Brief 1 — In the passage on the Myrsinoideae plant subfamily, translate this sentence into Spanish: "The one-seeded, indehiscent fruit is a thin-fleshed berry or drupe."
Brief 2 — Carry on the article about the Myrsinoideae plant subfamily from where it stops.

Document segment —
Subfamily of plants, including Cyclamen

Myrsinoideae is a subfamily of the family Primulaceae in the order Ericales. It was formerly recognized as the family Myrsinaceae, or the myrsine family, consisting of 35 genera and about 1000 species. It is widespread in temperate to tropical climates extending north to Europe, Siberia, Japan, Mexico, and Florida, and south to New Zealand, South America, and South Africa.

Plants are mostly mesophytic trees and shrubs; a few are lianas or subherbaceous. Their leathery, evergreen leaves are simple and alternate, with smooth margins and without stipules. They are often dotted with glands and resinous cavities. The latter may take the form of secretory lines.

The plants are mostly monoecious, but a few are dioecious. Their small flowers are arranged in racemose terminal clusters, or in the leaf axils. The flowers have four or five sepals and petals. The floral envelope (perianth) has a distinct calyx and corolla. The calyx is regular and polysepalous. The nonfleshy petals of the corolla are more or less united, closely overlapping. The four or five stamens are usually isomerous with the perianth. The carpel has one style and one stigma, with the ovary unilocular, superior or semi-inferior.

The one-seeded, indehiscent fruit is a thin-fleshed berry or drupe.
North American species are the marlberry (Ardisia escalloniodes) and the Florida rapanea (Myrsine cubana).

Plants in the subfamily have few economic uses. A few genera, such as Ardisia, Cyclamen, Lysimachia, and Myrsine, are grown as ornamental plants, especially Ardisia crispa and Myrsine africana. One species, Ardisia japonica (Chinese: 紫金牛; pinyin: zǐjīn niú), is one of the 50 fundamental herbs in traditional Chinese medicine.

Record extracts —
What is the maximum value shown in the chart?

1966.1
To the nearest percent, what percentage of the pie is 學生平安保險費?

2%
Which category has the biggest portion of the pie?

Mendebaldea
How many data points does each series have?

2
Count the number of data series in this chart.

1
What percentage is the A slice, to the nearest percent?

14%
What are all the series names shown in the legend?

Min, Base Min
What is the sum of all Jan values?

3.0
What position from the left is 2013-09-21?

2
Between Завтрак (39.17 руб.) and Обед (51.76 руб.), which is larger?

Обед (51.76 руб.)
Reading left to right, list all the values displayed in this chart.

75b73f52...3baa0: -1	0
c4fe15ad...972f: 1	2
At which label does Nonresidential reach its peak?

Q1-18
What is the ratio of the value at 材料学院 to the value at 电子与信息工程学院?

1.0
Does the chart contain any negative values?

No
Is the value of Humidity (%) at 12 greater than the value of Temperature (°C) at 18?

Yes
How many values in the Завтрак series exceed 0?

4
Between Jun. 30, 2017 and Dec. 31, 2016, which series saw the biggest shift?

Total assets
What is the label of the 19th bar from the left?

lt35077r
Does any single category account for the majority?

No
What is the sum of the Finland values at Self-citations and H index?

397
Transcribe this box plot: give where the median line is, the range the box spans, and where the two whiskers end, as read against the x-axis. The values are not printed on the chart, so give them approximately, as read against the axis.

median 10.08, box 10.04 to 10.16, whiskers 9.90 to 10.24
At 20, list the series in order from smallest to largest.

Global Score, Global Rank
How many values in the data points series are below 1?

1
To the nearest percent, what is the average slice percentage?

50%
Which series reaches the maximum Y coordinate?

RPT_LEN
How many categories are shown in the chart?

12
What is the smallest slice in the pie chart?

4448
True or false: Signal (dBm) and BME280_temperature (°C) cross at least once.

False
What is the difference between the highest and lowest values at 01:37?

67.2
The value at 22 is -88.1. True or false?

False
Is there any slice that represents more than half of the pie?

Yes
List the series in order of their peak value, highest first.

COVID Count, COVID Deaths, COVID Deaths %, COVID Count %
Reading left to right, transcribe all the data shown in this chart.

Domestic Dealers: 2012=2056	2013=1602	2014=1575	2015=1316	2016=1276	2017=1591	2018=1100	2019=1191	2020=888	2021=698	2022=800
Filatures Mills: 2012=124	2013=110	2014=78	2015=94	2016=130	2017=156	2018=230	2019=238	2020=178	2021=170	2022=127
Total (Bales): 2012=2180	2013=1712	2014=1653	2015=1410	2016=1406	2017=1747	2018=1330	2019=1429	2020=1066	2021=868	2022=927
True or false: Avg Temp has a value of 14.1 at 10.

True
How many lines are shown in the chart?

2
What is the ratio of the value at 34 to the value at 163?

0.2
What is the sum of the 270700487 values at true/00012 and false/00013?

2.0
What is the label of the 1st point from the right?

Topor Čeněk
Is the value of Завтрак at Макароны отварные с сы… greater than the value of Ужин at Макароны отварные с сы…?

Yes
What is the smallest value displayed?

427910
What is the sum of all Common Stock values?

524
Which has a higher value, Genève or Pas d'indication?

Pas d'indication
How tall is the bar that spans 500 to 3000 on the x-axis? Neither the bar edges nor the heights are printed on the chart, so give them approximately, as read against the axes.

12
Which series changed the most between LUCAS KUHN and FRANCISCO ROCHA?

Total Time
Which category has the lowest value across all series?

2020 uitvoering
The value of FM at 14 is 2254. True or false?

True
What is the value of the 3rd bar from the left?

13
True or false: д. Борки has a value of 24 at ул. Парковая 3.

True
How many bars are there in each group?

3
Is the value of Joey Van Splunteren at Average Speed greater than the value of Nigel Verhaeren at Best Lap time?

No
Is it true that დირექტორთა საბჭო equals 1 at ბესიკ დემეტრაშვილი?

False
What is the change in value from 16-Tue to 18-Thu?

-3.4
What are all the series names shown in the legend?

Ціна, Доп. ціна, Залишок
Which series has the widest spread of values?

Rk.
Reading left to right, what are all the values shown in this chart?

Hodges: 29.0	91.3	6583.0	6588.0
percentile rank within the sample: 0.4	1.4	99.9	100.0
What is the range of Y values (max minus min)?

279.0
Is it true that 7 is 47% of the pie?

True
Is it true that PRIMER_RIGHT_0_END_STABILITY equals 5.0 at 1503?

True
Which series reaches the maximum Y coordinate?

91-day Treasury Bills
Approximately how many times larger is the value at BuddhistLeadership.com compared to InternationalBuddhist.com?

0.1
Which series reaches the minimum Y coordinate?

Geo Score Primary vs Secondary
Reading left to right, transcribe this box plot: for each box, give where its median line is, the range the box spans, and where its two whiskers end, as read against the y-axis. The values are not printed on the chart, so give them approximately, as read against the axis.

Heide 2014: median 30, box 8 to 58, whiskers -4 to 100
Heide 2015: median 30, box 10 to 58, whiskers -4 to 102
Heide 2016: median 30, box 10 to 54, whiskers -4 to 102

Exercise response 1 — El fruto indehiscente, de una sola semilla, es una baya o drupa de pulpa delgada.

Exercise response 2 —
In the APG III system and onwards, the Myrsinaceae were not recognized, but were sunk into Primulaceae, which in that system is circumscribed very broadly.

==Genera==
- Aegiceras
- Amblyanthopsis
- Amblyanthus
- Anagallis
- Antistrophe
- Ardisia
- Asterolinon (should be included into the Anagallis clade)
- Badula
- Conandrium
- Coris
- Ctenardisia
- Cybianthus
- Cyclamen
- Discocalyx
- Elingamita
- Embelia
- Emblemantha
- Fittingia
- Geissanthus
- Glaux (should be included into the clade Lysimachia)
- Heberdenia
- Hymenandra
- Labisia
- Loheria
- Lysimachia
- Monoporus
- Myrsine
- Oncostemum
- Parathesis
- Pelletiera (should be included into the Anagallis clade)
- Pleiomeris
- Rapanea
- Sadiria
- Solonia
- Stylogyne
- Tapeinosperma
- Trientalis
- Tetrardisia
- Vegaea
- Wallenia

The following genera, traditionally categorized in Primulaceae sensu lato, should, according to Källersjö et al. (2000), belong to the Myrsinoideae (the clade of Myrsinaceae s. l.): Anagallis, Ardisiandra, Asterolinon, Coris, Cyclamen, Glaux, Lysimachia, Pelletiera and Trientalis.